Good looking car. Who cares what people think of your paint. You drive it, it is your car, I'd be happy it is dent and ding free. Those are REAL hard to come by. Good find.


----------



## engine#9 (Mar 30, 2004)

Chief_Suicide said:


> Good looking car. Who cares what people think of your paint. You drive it, it is your car, I'd be happy it is dent and ding free. Those are REAL hard to come by. Good find.


thanks chief


----------



## Dustin (Dec 14, 2003)

engine#9 said:


> well thanks for your "input". i bought this car with the listed mods and the paint. A color is a color ill paint it when im done with my mods. Primer? are you fucking serious, I know the color is not the greatest, if you want it primered then come on and bring your sand paper, paint gun, and some beer.


if you lived closer, i'd have no problems doing it. i've got a decent HVLP gravity fed gun, and lots of black paint, and flattening agent.. let's do it.


----------



## Rob E (Dec 18, 2005)

Those 5-spoke wheels will look awesome on there. I guess that I always liked those changing colors.

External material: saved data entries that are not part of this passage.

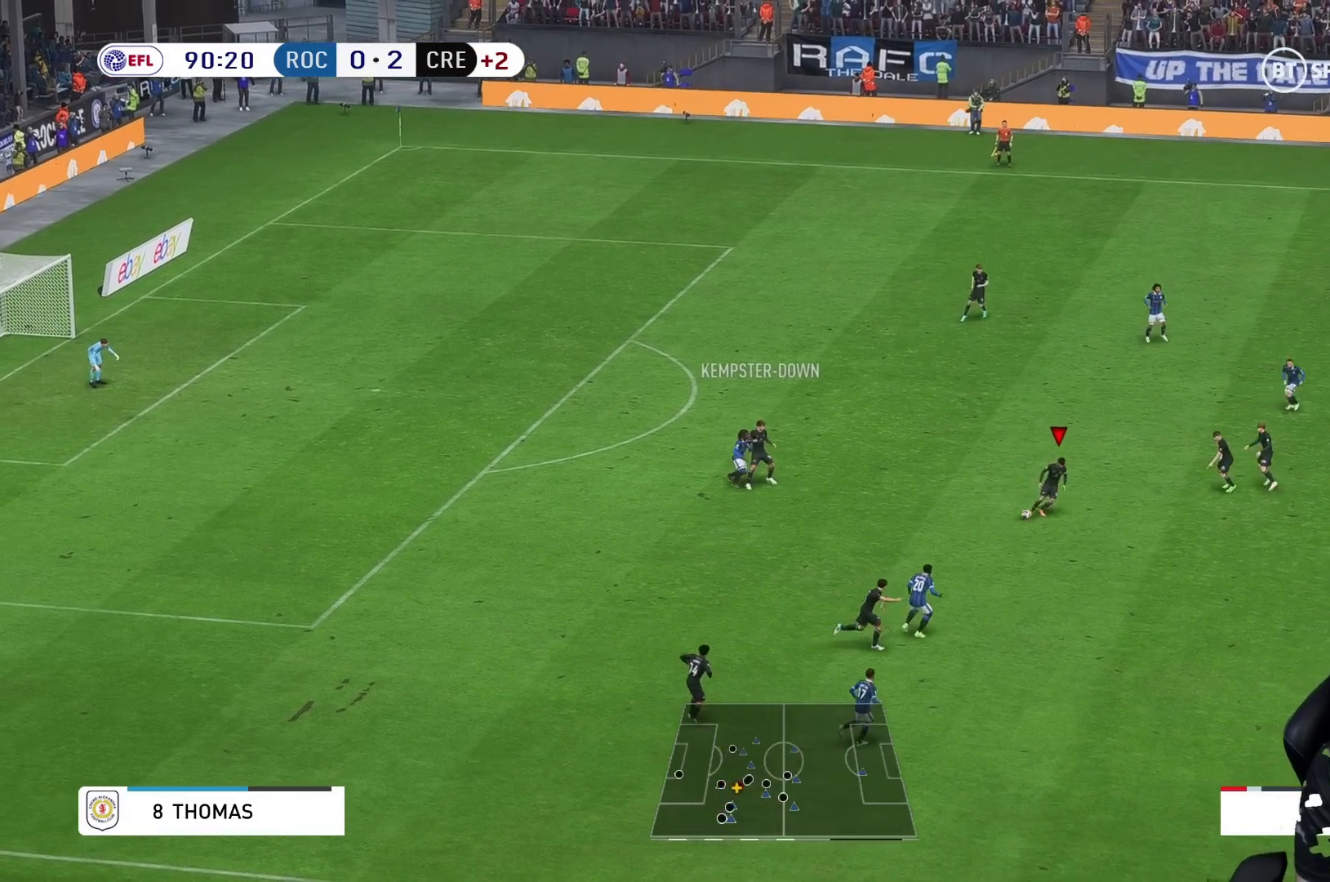
{"buttons": [], "left_stick": "down-right", "right_stick": "center", "events": []}
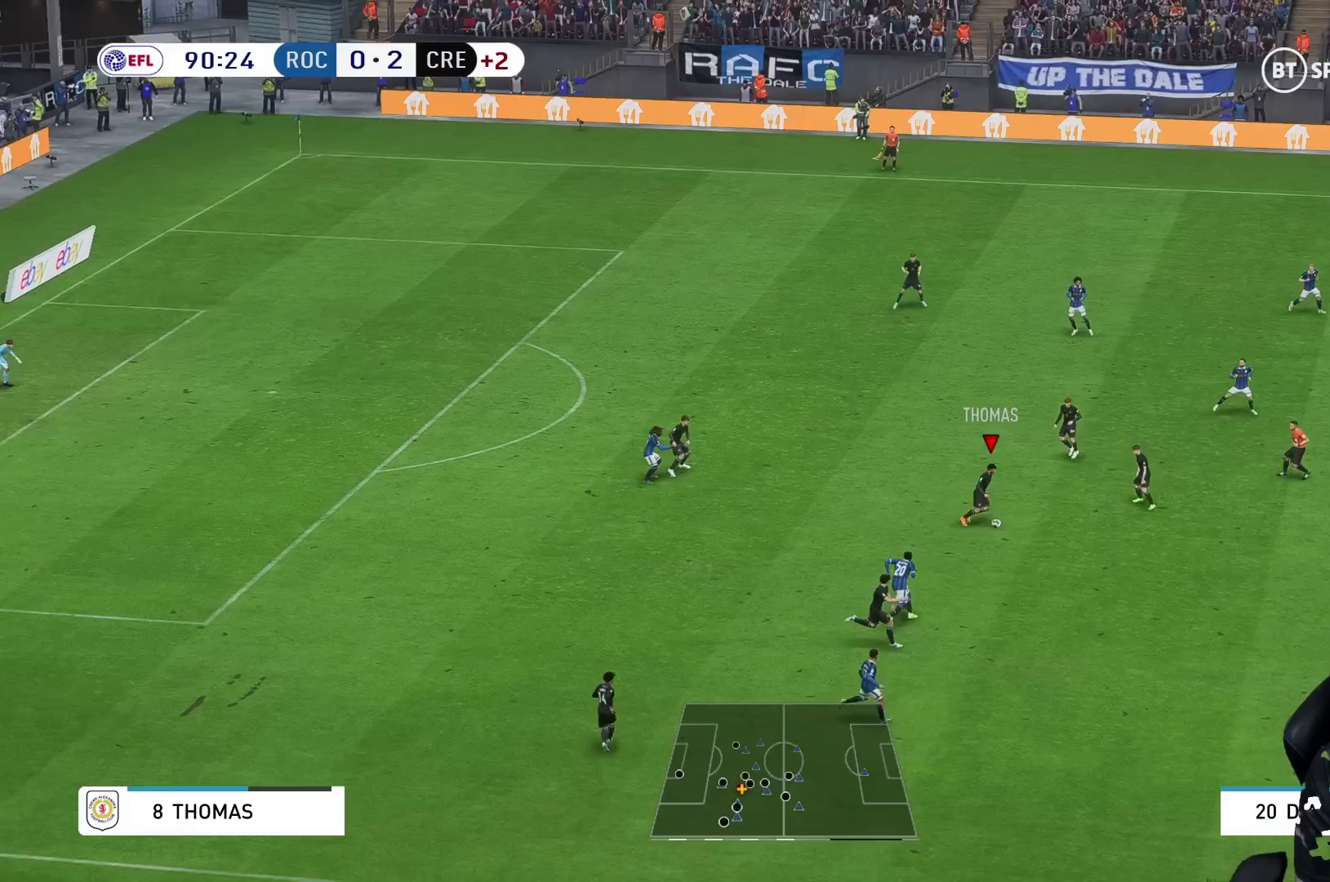
{"buttons": ["Y"], "left_stick": "down-right", "right_stick": "center", "events": [[467, "Y", "down"]]}
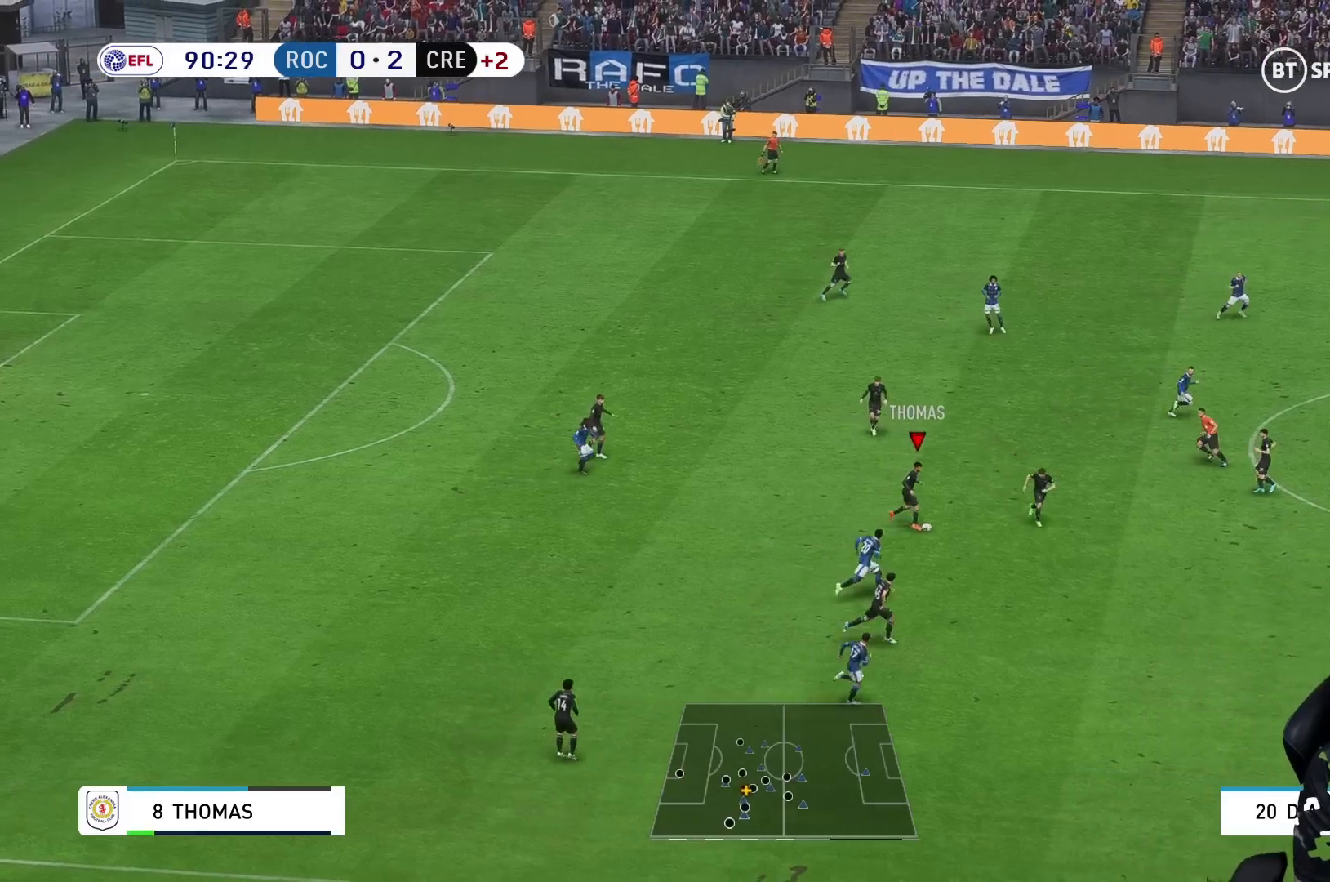
{"buttons": [], "left_stick": "down-right", "right_stick": "center", "events": [[100, "Y", "up"]]}
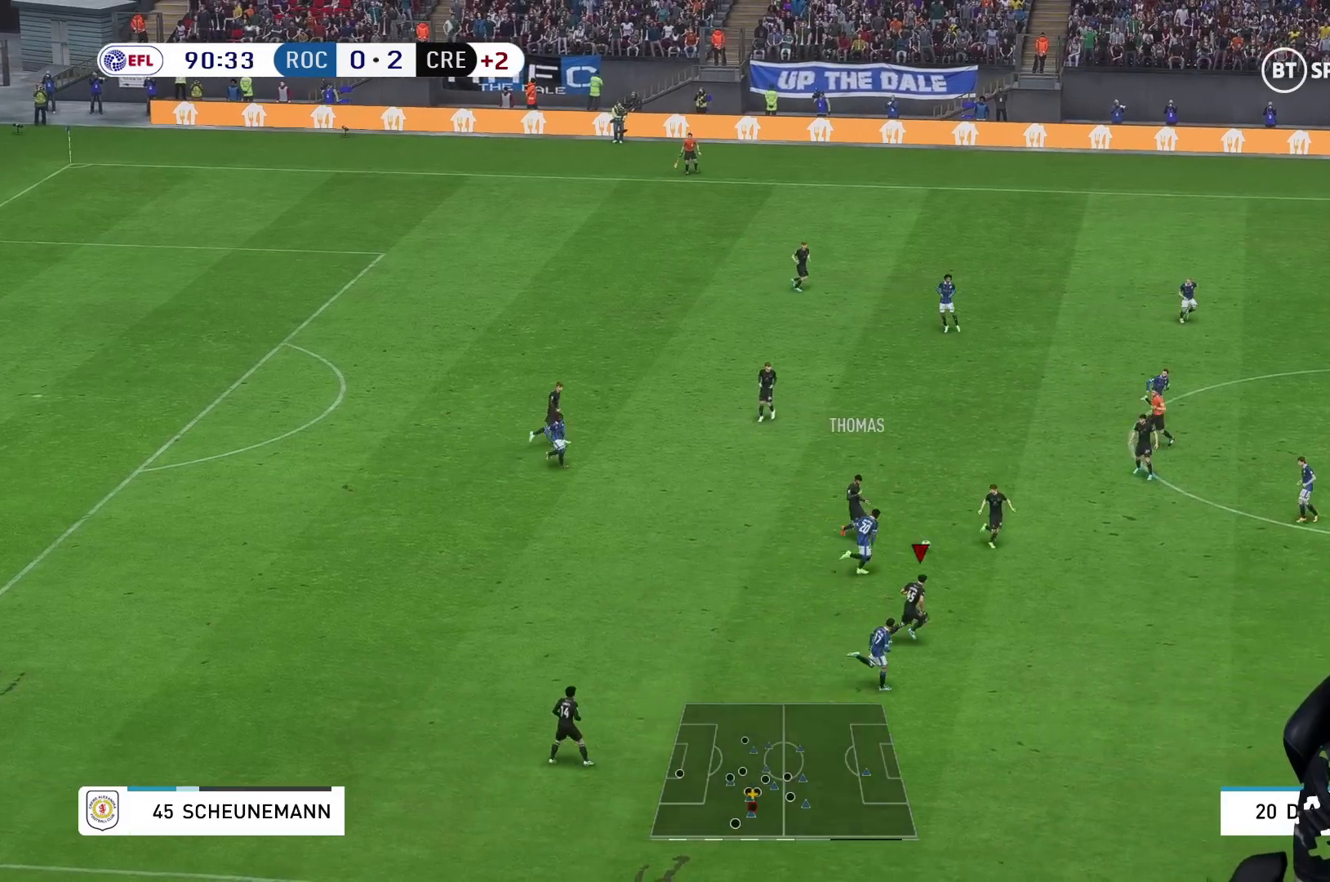
{"buttons": [], "left_stick": "right", "right_stick": "center", "events": [[83, "left_stick", "right"]]}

What else is planned for later? Turbo, etc?


----------



## engine#9 (Mar 30, 2004)

Rob E said:


> Those 5-spoke wheels will look awesome on there. I guess that I always liked those changing colors.
> 
> What else is planned for later? Turbo, etc?


Well the plans are:

for now run stock with turbo and tune (ka)

gt32
rev hard mani
JWT
(? brand intercooler)
etc etc.

id just like to run about 5-7 psi on stock block with a good tune until i save up for a build.


----------



## altima-240 mix (Feb 12, 2007)

i like those rims where are you getting them from?


----------



## altima-240 mix (Feb 12, 2007)

i am going to get a whole new bodykit for mine, i don't like the one that is on it.


----------